● **Fragment tekstu**:
------------------------------------------------
W 2. Niedzielę Wielkanocną czytamy Ewangelię o przyjściu Jezusa do uczniów w wieczerniku wieczorem w pierwszy dzień tygodnia, czyli w niedzielę zmartwychwstania i ponownym Jego przyjściu po ośmiu dniach (J 20,19-31). To drugie spotkanie jest skoncentrowane na relacji Tomasza do Jezusa. On bowiem nie był obecny podczas pierwszego spotkania i wobec świadectwa uczniów pozostawał z niedowierzaniem. Jezus przychodzi więc jakby specjalnie w celu zaradzeniu tego rodzaju postawie. To ukazuje potrzebę wzbudzenia w uczniach Jezusa wiary w Niego jako Zmartwychwstałego, który odpuszcza grzechy i posyła uczniów, by w świecie urzeczywistniali tę prawdę.

 

 

Gdy drzwi były zamknięte z obawy przed Żydami,

przyszedł Jezus, stanął pośrodku i rzekł do nich: «Pokój wam!» (J 20,19)
------------------------------------------------
● **Instrukcje do zadań**:
a: Odpowiedz krótko na pytania do fragmentu tekstu:
(i) Jaki fragment Ewangelii czyta się w 2. Niedzielę Wielkanocną?
(ii) Po ilu dniach Jezus ponownie przyszedł do uczniów?
(iii) Z jakiego powodu drzwi były zamknięte?
b: Jak brzmi po angielsku to zdanie z fragmentu tekstu: „To drugie spotkanie jest skoncentrowane na relacji Tomasza do Jezusa.”?
c: Zaktualizuj fragment tekstu, zaczynając od „W 2. Niedzielę” i kończąc na „urzeczywistniali tę prawdę.”, i zastąp w nim „Tomasza” przez „Apostoła Tomasza”.

● **Dostępne dane**:
------------------------------------------------
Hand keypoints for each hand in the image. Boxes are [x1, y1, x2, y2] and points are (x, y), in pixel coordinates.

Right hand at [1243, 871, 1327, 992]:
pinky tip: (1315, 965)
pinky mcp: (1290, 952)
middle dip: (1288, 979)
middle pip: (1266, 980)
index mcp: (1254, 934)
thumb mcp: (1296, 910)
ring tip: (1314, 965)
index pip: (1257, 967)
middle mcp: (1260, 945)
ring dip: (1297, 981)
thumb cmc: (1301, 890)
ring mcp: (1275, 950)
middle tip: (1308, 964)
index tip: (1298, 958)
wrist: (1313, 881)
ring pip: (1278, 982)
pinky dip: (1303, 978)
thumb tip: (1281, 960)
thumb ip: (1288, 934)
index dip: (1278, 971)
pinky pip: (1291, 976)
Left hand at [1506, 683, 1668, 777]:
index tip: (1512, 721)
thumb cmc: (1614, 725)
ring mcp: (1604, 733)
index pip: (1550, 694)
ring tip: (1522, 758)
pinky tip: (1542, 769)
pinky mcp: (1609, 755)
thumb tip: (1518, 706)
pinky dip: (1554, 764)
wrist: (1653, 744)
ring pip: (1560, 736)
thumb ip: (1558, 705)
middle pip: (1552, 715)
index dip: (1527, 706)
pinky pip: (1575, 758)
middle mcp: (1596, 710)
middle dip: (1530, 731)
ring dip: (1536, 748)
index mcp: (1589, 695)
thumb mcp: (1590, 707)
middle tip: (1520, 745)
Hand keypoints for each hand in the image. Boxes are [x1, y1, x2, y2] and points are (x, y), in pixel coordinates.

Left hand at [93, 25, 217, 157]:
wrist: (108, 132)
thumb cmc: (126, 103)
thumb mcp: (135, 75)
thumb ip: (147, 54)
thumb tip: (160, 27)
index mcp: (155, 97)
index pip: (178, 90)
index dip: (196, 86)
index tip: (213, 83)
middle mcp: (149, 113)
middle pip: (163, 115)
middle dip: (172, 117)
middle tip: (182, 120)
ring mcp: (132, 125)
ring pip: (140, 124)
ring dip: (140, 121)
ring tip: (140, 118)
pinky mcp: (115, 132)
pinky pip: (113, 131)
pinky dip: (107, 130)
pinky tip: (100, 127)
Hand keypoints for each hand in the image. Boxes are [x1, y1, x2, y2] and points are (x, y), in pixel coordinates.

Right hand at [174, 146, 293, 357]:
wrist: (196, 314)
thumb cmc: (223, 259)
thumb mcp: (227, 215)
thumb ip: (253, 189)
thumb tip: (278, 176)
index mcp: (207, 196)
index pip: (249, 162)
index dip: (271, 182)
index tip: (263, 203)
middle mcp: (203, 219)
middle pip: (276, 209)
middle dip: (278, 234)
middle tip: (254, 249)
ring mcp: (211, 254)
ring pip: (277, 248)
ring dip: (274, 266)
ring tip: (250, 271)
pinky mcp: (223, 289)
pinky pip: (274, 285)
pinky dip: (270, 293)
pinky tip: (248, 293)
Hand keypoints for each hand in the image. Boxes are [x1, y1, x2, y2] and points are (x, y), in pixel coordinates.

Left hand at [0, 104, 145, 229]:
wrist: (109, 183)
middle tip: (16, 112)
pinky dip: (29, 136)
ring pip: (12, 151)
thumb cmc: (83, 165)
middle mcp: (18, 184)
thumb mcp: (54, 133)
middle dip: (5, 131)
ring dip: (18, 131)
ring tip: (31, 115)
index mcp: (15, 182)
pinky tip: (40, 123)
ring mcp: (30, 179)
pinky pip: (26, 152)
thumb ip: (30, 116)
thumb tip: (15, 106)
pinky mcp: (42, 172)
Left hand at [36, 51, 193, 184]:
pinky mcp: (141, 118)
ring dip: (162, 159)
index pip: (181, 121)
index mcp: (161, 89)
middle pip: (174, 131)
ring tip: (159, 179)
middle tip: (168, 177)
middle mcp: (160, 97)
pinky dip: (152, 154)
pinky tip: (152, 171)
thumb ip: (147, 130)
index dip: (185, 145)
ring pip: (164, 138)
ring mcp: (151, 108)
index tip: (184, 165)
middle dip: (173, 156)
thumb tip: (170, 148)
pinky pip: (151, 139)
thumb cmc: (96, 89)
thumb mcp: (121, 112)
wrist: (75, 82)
------------------------------------------------
● **Odpowiedzi pisemne**:
a:
(i) J 20,19-31
(ii) Po ośmiu dniach.
(iii) Z obawy przed Żydami.

b: This second meeting is focused on Thomas's relationship to Jesus.

c:
W 2. Niedzielę Wielkanocną czytamy Ewangelię o przyjściu Jezusa do uczniów w wieczerniku wieczorem w pierwszy dzień tygodnia, czyli w niedzielę zmartwychwstania i ponownym Jego przyjściu po ośmiu dniach (J 20,19-31). To drugie spotkanie jest skoncentrowane na relacji Apostoła Tomasza do Jezusa. On bowiem nie był obecny podczas pierwszego spotkania i wobec świadectwa uczniów pozostawał z niedowierzaniem. Jezus przychodzi więc jakby specjalnie w celu zaradzeniu tego rodzaju postawie. To ukazuje potrzebę wzbudzenia w uczniach Jezusa wiary w Niego jako Zmartwychwstałego, który odpuszcza grzechy i posyła uczniów, by w świecie urzeczywistniali tę prawdę.